"""
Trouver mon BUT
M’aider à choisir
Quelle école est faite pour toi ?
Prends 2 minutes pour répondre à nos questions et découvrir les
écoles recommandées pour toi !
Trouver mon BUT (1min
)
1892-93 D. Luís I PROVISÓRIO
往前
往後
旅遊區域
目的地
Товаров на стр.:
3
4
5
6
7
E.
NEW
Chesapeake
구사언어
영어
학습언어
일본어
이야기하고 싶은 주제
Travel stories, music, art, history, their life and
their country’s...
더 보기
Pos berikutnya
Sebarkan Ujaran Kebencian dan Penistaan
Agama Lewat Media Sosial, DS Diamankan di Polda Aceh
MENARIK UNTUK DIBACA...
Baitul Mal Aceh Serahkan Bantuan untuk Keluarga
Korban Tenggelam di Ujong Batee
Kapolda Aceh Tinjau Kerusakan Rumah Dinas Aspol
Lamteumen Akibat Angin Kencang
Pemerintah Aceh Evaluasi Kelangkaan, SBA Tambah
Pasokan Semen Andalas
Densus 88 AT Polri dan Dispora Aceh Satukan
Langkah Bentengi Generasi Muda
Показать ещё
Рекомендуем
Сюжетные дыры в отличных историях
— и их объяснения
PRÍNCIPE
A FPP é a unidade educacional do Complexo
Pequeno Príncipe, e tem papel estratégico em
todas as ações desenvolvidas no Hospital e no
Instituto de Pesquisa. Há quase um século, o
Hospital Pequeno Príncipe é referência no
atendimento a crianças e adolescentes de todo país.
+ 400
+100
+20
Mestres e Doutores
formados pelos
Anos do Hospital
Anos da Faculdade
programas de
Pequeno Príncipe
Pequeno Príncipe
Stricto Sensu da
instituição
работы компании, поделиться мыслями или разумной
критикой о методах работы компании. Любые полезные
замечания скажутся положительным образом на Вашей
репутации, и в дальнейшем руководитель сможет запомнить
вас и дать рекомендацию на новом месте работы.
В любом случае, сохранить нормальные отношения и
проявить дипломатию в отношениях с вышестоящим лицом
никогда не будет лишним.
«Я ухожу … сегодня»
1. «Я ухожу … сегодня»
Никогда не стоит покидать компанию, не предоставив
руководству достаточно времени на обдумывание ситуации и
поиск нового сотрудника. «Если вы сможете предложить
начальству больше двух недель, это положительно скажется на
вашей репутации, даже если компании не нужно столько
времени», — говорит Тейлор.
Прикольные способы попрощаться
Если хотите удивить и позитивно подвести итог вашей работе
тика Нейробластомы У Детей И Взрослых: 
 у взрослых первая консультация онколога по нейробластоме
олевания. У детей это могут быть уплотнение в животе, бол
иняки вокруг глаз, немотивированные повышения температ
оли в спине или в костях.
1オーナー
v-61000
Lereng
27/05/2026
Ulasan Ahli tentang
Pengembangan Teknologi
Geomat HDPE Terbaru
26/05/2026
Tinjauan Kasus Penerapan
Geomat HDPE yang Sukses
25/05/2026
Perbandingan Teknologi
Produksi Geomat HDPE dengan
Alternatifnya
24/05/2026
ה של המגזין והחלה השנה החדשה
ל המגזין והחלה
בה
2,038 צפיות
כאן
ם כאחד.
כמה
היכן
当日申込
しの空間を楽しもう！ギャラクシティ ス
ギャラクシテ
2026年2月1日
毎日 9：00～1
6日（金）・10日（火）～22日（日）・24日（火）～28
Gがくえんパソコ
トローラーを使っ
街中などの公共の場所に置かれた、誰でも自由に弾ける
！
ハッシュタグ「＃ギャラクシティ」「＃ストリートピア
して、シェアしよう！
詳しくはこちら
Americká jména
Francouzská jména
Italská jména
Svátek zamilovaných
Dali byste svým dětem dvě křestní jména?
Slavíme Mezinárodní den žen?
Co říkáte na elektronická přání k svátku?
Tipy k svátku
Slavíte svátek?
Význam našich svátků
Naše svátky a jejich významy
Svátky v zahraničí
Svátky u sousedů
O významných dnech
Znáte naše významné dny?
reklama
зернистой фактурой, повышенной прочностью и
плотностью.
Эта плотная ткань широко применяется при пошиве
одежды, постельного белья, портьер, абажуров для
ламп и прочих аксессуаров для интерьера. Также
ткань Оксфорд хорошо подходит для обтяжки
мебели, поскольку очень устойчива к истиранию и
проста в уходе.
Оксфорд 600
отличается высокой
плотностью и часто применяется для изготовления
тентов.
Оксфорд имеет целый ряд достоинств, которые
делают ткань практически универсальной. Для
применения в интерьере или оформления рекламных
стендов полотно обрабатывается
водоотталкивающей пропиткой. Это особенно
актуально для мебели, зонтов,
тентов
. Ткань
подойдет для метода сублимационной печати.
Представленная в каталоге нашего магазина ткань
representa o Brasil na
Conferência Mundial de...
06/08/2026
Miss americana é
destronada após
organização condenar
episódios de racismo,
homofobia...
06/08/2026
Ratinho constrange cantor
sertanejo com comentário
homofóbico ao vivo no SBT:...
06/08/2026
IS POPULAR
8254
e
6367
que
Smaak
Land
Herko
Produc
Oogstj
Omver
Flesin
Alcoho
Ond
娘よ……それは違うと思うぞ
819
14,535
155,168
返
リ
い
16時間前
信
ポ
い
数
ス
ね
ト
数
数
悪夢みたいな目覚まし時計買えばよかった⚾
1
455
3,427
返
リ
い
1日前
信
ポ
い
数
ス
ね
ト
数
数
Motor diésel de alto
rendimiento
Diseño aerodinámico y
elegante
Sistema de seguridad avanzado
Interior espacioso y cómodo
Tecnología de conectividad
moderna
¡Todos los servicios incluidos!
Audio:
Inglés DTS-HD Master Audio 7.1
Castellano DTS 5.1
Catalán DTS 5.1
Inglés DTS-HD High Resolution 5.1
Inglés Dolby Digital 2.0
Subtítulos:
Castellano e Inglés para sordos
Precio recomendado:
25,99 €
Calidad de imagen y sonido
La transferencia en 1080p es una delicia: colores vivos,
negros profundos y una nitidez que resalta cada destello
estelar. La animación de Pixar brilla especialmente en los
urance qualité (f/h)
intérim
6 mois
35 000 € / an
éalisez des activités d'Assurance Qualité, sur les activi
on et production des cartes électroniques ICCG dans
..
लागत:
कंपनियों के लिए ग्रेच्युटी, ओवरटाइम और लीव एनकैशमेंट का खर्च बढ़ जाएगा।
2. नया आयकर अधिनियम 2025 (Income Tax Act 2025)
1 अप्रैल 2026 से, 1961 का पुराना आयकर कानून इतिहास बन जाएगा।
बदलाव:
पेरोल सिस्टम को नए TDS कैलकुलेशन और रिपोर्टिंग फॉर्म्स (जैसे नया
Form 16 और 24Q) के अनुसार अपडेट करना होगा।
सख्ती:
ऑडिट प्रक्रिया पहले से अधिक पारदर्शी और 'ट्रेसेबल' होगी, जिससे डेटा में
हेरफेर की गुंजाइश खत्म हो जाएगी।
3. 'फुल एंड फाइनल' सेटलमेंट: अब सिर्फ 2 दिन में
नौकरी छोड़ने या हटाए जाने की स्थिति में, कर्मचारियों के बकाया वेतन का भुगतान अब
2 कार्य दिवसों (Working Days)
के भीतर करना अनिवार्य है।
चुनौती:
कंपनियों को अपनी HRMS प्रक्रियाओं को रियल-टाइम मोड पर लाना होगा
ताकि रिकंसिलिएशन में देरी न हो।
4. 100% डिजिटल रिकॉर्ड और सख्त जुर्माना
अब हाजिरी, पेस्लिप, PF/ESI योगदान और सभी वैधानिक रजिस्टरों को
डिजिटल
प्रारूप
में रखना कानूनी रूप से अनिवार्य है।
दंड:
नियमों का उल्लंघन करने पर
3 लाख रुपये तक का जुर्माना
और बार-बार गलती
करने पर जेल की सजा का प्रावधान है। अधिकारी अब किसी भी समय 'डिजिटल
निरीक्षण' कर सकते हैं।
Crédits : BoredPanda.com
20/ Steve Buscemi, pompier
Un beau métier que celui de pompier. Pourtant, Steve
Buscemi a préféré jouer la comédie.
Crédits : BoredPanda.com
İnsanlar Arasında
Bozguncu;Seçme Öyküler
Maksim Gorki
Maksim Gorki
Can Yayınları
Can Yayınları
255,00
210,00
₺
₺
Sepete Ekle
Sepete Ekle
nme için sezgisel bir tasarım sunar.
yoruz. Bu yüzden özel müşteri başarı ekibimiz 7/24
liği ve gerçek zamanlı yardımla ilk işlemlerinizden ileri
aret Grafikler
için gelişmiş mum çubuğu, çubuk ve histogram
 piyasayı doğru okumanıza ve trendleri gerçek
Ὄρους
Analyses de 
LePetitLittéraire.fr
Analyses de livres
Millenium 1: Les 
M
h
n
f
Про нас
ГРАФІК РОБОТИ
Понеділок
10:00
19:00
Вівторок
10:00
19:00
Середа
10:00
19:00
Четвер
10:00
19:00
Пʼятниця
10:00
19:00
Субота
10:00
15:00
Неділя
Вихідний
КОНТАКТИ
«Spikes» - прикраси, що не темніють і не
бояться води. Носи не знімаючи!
"""
## WHAT YOU SHOULD DO
Only lines with the word "Buscemi" are wanted, so copy each one from the records.

## WRITTEN ANSWER
20/ Steve Buscemi, pompier
Buscemi a préféré jouer la comédie.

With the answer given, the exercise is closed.